The Insider enters the unknown to discover a secretive world of long lost street art…
BY ALEX WEBBER | PHOTOS BY ED WIGHT
As art initiatives go, it was wild and weird and crazier than most. An attempt to “reconcile the independence, spontaneity and anarchy of street art with the limitations enforced by an enclosed exhibition space,” the inception of Galeria Forty/Forty inside Fort Bema was inspired by a visit to Bangkok, during which the collective behind it was awestruck by a ‘street art exhibition’ inside “an empty space the size of a cathedral”.
“It was the first time we asked ourselves,” recalls one of the core organizers, Marcin Rutkiewicz, “what could be done to make ‘street art’ inside a gallery space remain ‘real’?” The answer, they concluded, was straight-forward – it could not, they deduced, be cut-off from the street.
“We realized that closing a door,” he continues, “was tantamount to the symbolic cutting-off of the ‘street’ attribute.” Thus Forty/Forty was born, a “gallery without doors, where anybody could enter at any time and do what they please.”
With the permission of the city’s conservator, as well as the blessing of numerous government figures, the abandoned Fort Bema was sanctioned for this use. From 2011 until 2015, approximately fifty street artists were invited to work on the walls either individually or by forming off-the-cuff alliances with others.
The only rule, was that there weren’t any rules. A showcase of varying styles, artists such as NeSpoon, Szum, Chazme and Maniac were invited to contribute, with their patchwork of techniques forming a rich tapestry for the sight: installations competed against sticker art, posters, stencil graffiti and murals. All the time, the open door policy saw these works supplemented by impromptu additions from other outside sources. It was visionary.

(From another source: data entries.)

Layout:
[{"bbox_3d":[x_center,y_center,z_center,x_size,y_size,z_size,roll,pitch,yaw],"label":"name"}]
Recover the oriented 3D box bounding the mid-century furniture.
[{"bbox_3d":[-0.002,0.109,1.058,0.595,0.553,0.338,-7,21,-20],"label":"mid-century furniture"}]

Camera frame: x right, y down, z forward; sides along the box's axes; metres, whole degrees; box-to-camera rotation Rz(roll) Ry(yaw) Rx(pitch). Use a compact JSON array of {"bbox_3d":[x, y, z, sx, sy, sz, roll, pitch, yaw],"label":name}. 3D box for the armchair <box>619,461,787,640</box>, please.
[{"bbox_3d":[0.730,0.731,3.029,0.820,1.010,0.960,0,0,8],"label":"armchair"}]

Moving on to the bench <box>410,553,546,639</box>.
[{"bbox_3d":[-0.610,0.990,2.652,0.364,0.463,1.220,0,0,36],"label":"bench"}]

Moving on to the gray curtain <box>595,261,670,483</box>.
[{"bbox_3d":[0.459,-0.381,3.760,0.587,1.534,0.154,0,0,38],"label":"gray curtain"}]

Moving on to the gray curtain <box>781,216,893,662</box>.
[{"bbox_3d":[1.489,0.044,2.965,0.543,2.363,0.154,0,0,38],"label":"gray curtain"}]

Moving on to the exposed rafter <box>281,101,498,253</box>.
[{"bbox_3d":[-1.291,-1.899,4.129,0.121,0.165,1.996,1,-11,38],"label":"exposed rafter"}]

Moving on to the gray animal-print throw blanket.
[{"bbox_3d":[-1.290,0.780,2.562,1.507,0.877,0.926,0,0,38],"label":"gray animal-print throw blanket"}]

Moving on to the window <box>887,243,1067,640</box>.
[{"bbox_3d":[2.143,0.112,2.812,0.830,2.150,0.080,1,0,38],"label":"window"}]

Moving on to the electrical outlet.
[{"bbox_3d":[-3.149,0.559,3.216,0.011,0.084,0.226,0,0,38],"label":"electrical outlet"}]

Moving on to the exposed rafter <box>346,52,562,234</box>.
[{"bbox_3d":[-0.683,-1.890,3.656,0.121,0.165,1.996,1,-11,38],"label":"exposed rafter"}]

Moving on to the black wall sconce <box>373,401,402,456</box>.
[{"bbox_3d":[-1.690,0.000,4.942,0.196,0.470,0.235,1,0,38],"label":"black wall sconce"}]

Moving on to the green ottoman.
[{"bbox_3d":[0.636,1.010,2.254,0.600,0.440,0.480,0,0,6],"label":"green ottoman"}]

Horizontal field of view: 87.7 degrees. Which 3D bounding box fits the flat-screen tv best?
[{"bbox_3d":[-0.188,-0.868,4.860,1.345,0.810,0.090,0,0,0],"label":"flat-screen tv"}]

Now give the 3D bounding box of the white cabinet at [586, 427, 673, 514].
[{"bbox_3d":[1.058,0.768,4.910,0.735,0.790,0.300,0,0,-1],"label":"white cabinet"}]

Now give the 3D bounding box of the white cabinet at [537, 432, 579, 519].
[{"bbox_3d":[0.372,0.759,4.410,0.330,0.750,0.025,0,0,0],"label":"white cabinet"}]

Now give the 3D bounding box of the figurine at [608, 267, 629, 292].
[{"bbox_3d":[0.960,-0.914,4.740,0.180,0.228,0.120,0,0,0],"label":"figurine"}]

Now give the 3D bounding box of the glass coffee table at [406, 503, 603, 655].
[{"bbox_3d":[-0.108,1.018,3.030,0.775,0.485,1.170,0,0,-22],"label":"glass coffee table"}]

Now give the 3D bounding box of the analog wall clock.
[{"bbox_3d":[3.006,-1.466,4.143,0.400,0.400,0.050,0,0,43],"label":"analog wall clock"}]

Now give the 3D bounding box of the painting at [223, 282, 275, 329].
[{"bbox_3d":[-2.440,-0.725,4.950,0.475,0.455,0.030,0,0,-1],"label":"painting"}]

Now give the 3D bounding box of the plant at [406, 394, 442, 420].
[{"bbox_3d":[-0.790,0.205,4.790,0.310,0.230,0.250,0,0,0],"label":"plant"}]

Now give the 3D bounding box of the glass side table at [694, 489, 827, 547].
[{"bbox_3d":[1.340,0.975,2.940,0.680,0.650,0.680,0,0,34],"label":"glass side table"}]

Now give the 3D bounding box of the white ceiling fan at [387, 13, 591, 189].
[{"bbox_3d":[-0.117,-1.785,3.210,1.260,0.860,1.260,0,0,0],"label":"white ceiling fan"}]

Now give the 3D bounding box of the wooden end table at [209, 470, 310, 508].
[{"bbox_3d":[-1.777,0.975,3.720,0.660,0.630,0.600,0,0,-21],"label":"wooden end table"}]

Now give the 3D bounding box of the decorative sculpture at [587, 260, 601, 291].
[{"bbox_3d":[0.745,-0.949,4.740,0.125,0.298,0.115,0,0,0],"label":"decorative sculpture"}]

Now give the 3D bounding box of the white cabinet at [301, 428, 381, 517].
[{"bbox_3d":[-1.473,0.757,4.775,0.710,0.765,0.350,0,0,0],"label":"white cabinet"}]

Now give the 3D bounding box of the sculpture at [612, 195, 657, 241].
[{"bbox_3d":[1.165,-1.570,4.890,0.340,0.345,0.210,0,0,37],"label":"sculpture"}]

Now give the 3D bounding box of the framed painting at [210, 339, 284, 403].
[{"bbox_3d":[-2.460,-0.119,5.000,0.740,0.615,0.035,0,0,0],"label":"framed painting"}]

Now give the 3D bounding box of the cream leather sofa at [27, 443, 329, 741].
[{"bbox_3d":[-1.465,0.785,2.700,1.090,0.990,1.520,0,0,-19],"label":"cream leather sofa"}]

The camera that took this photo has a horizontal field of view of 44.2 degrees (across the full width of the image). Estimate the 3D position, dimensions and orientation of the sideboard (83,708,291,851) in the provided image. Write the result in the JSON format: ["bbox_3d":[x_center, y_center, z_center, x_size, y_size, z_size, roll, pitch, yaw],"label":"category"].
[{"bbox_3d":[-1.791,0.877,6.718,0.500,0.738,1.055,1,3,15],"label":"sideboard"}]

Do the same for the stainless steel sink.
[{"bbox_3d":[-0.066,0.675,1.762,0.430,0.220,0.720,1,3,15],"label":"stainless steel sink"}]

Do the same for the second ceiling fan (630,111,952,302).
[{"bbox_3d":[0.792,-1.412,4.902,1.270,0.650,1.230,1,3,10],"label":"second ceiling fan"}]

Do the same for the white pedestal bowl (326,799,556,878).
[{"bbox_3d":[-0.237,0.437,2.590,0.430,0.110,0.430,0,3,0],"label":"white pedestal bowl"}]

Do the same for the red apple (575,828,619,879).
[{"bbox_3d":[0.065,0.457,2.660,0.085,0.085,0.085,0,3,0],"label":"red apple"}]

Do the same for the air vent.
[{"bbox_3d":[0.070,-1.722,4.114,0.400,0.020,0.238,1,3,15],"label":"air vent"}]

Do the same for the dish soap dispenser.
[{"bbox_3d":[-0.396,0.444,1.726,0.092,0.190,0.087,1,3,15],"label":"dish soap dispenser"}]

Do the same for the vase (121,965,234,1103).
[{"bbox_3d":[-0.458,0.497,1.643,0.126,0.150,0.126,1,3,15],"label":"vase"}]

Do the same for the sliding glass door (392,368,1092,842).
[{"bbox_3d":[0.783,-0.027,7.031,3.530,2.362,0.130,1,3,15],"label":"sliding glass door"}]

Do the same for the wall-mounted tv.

As it transpired, Fort Bema was the ideal backdrop. Completed in 1890 as part of an internal ring of Tsarist fortifications, advances in military hardware and tactics made it largely redundant within a couple of decades.
Plans to demolish it, however, were interrupted by the outbreak of WWI, and it was to later serve as a Nazi weapons depot, a POW camp for German soldiers and a wing of the Legia sports club. By the time the new millennium arrived, it was a derelict, empty shell used by vagrants and ravers. Galeria Forty/Forty offered its corridors and chambers a second lease of life.
“It was transformed into a local tourist attraction,” writes Rutkiewicz in a pamphlet available online at 40bema.blogspot.com. “It became a destination for walks and cycling trips, a place of romantic dates, a background for amateur and professional photography sessions and a set for video clips. But first and foremost, the Forty/Forty Gallery was a place where viewers interested in street art could get to know the works of a major part of the Polish street art community.”
The project closed in 2015, but Bema remains open to this day with many of the works still somehow surviving amid the more recent defacements.
Reverting to its prior function as an ominous, dank labyrinth of pungent aromas, today visitors tread with trepidation among broken bottles and junky debris, past braindead squiggles and long emptied cans. In parts it feels lethal and in others just threatening, yet it remains a remarkable tribute to a Utopian ideal.